## DATA TO USE
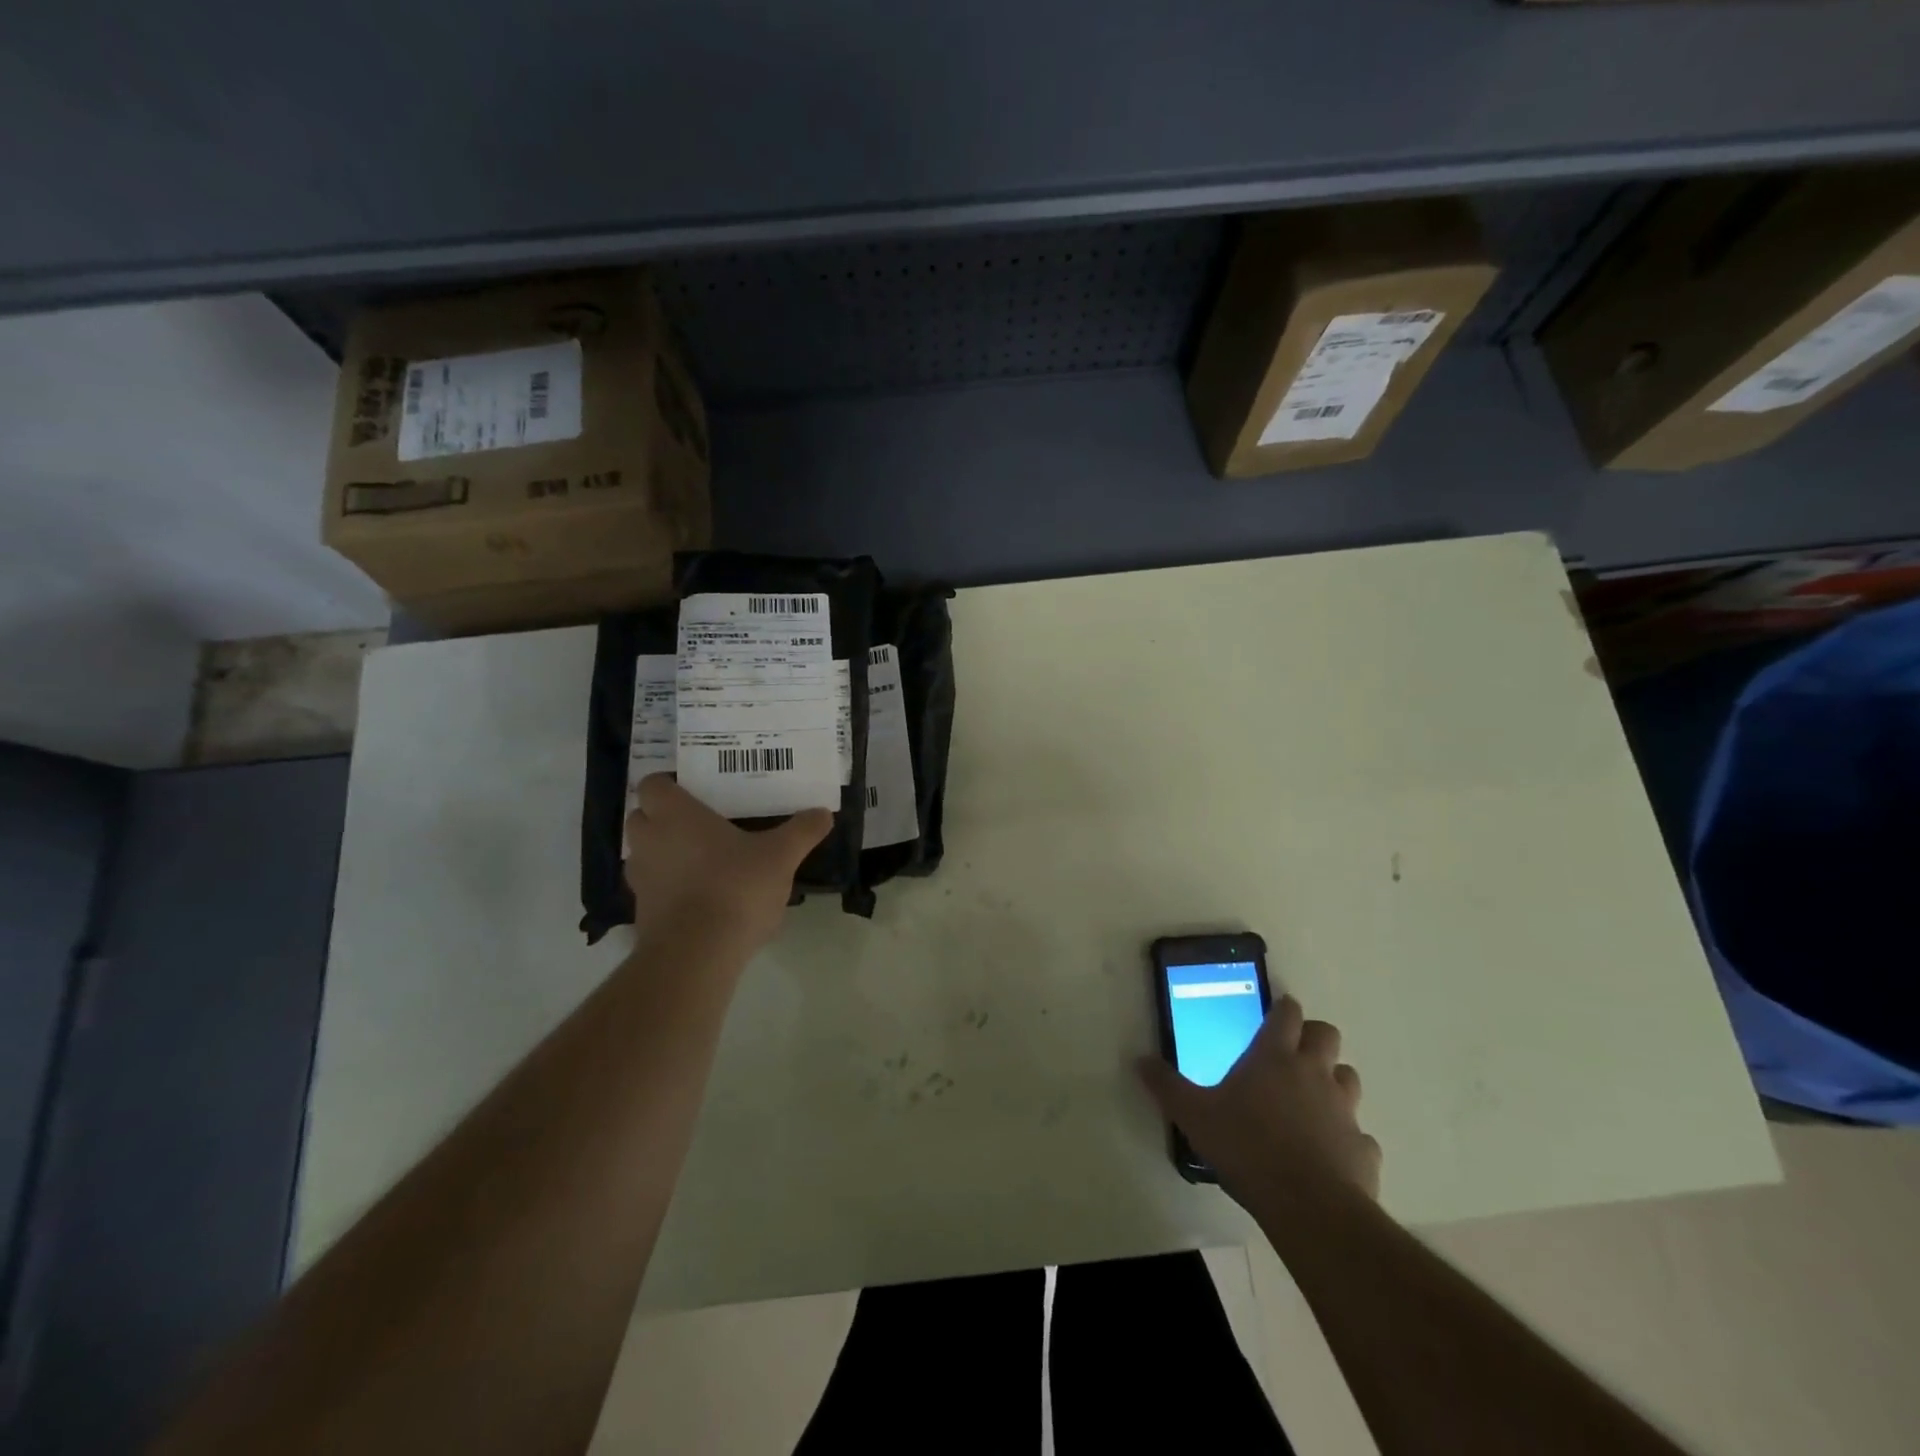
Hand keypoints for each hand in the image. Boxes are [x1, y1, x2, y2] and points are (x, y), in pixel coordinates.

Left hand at [624, 775, 832, 951]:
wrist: (697, 954)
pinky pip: (653, 889)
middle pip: (641, 817)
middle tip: (700, 823)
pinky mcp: (642, 914)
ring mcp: (641, 879)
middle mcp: (649, 841)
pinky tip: (702, 897)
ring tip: (702, 861)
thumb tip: (823, 813)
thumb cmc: (735, 887)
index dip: (669, 785)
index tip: (696, 791)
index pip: (653, 785)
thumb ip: (802, 831)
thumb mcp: (781, 856)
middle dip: (663, 818)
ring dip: (664, 854)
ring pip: (644, 854)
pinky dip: (669, 889)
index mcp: (676, 815)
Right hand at [1139, 995, 1380, 1209]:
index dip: (1283, 1009)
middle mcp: (1313, 1073)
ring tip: (1312, 1100)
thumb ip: (1167, 1086)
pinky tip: (1329, 1153)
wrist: (1310, 1207)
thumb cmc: (1246, 1147)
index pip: (1287, 1014)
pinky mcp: (1364, 1148)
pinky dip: (1347, 1137)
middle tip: (1292, 1053)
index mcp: (1273, 1056)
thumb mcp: (1194, 1115)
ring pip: (1348, 1077)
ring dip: (1333, 1081)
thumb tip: (1139, 1060)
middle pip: (1326, 1035)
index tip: (1276, 1013)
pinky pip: (1359, 1134)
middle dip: (1313, 1037)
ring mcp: (1344, 1109)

## INSTRUCTIONS FOR THE TASK
All of the data must be set down exactly, with no pictures included.

## COMPLETED EXERCISE
Hand keypoints for each hand in the image. Boxes are [x1, y1, x2, y2] and points are (x, y), in pixel coordinates.

Left hand at [624, 775, 832, 951]:
wrist: (697, 954)
pinky pip: (653, 889)
middle pip: (641, 817)
middle tip: (700, 823)
pinky mcp: (642, 914)
ring mcp: (641, 879)
middle mcp: (649, 841)
pinky tip: (702, 897)
ring tip: (702, 861)
thumb tip: (823, 813)
thumb cmc: (735, 887)
index dip: (669, 785)
index tip: (696, 791)
index pip: (653, 785)
thumb ip: (802, 831)
thumb mcp: (781, 856)
middle dip: (663, 818)
ring dip: (664, 854)
ring pip: (644, 854)
pinky dip: (669, 889)
index mcp: (676, 815)
Right hand at [1139, 995, 1380, 1209]:
index dip: (1283, 1009)
middle mcp: (1313, 1073)
ring tip: (1312, 1100)
thumb ip: (1167, 1086)
pinky tip: (1329, 1153)
wrist: (1310, 1207)
thumb cmc: (1246, 1147)
index pip: (1287, 1014)
pinky mcp: (1364, 1148)
pinky dip: (1347, 1137)
middle tip: (1292, 1053)
index mcp: (1273, 1056)
thumb mcp: (1194, 1115)
ring pip: (1348, 1077)
ring dip: (1333, 1081)
thumb tip: (1139, 1060)
middle pip: (1326, 1035)
index tip: (1276, 1013)
pinky pip: (1359, 1134)
middle dip: (1313, 1037)
ring mcp: (1344, 1109)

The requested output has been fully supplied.